Album Review: The National’s "High Violet"

How often do you listen to a band that conjures up genuinely extreme emotions for you? The National has done it for me, and for years now. “Sad Songs for Dirty Lovers,” an album filled with infidelity, middle-class male ennui, and (of course) lost love and how to (unsuccessfully) deal with it, was my first experience with The National; I was drawn to the album, ironically as that sounds coming from a lover of the loud crescendos of Mono’s orchestrated wall of noise sounds; the earsplitting, nine-string pounding of High on Fire’s mystically driven subject matter; and the down home, monochromatically hyperbolic simplicity of The Black Keys. I followed The National, later picking up the superb “Alligator,” then a consistent “Boxer,” then reaching backwards into their discography to enjoy their S/T debut LP. Now, with their newest “High Violet,” Matt Beringer and company have again laid down a dark and tangibly melancholic record that reels its listeners in over repeated listens.

“High Violet” stands poised to break The National wide open though (if the media coverage doesn’t), as they have gained more and more success over the years, something I find ironic considering their being rooted in the Indie scene, yet some say that they are poised for stadium rock success (I’d be displeased if this were to occur, but if it did I wouldn’t lose any enjoyment from listening to their records.). What really shines on this record, though, is the fabulous mix of lyrical content with perfectly restrained and balanced musical composition. For The National, the world is inherently tribulation, constant and inevitable pain and heartache only momentarily quelled by brief moments of epiphany and remembered dreams rising evanescently over the roar of middle-class static.

One of my favorite tracks on the album, “Afraid of Everyone,” opens with ethereal strings, then Matt’s vocals come in matching the music’s lightness, as he says over and over “I’m afraid of everyone/with my kid on my shoulders I try/I try not to hurt anybody I like.” Every single time I hear this song I want to shake my fist in the air and say, damn that’s some poetic song writing. What in the heck is Matt singing about, you might ask. Is the poor guy just a father with agoraphobia exhibiting some minor violent tendencies? Nah. This song sets the tone for this album. It provides an understanding for how the alienation of modern life and its accouterments affects the speaker, and everyone in general. Matt associates lack of identity with being in the public eye: being on the radio and television, two things that provide methods that expose the speaker to an uncomfortably unnatural level. The songs becomes even more powerful when the speaker insists that no drugs are available to “sort out” the horrors of laying dead “blue bodies,” to quash the fear “of everyone,” or to abstain from hurting “anybody I like.” As the song “Runaway” notes as well, the speaker must face these horrors without having the ability to turn his head with the aid of drugs. Yet, the song leaves me perplexed. I can’t figure out the last line: “Your voice has stolen my soul, soul, soul.” Where do I place this song within the content that the song has been covering until the end? Does the speaker find solace that the drugs can’t provide in the inspiration of someone? Or, as simplistic and cliché as it may be, does the speaker gain strength in the face of his fears from the love of someone else? Maybe I’ve got the song all wrong, and the speaker simply is afraid of showing his soul to someone who has apparently already stolen it. I may never figure it out, but it’s still interesting to perplex on this closing line.
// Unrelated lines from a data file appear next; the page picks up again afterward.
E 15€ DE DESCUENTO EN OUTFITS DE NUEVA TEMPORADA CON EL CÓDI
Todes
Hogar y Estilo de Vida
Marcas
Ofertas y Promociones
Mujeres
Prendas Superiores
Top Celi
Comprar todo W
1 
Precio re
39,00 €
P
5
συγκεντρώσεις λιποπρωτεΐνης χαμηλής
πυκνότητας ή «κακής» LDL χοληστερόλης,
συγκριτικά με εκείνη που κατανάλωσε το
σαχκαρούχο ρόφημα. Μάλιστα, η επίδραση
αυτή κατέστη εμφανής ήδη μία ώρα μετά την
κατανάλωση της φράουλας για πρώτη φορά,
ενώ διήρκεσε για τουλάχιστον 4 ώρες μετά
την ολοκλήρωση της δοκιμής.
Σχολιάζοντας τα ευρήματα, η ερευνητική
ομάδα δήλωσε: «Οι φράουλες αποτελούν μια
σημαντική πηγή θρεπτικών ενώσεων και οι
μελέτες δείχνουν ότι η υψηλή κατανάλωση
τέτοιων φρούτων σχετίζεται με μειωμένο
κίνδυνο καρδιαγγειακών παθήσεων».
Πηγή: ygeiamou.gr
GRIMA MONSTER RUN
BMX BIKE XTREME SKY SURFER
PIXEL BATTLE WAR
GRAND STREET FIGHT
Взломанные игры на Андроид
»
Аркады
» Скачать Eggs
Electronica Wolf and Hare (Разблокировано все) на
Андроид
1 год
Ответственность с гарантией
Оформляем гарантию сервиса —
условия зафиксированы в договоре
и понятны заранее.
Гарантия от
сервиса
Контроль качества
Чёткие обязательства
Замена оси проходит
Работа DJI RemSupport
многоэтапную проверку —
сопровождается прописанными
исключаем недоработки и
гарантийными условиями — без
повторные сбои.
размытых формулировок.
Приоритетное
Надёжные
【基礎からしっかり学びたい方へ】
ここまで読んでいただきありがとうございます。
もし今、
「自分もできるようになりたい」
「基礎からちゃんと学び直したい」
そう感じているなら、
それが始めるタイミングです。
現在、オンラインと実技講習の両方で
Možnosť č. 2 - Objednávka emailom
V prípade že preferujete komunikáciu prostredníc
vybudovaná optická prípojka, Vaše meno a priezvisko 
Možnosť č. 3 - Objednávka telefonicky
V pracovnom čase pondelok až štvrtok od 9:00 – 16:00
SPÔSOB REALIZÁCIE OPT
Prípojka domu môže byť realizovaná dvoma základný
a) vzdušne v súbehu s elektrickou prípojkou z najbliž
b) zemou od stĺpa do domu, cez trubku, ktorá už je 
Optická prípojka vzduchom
I guess it’s safe to say that The National’s “High Violet” could be classified as a popular rock album, and I hope in the most un-pejorative sense of the word (and unlike many twenty-first century popular rock albums which respond to the horrors of 9/11 or the influx of the alienating effects of technology, commercialism, and the like) The National still focus their razor sharp songwriting at the peaks and valleys of our day-to-day worlds. “High Violet” speaks to a shared humanity that is overlooked by many neatly packaged albums I’ve listened to so far this year, and because I hear this shared humanity, I feel a greater pull in The National’s art that won’t quickly disappear.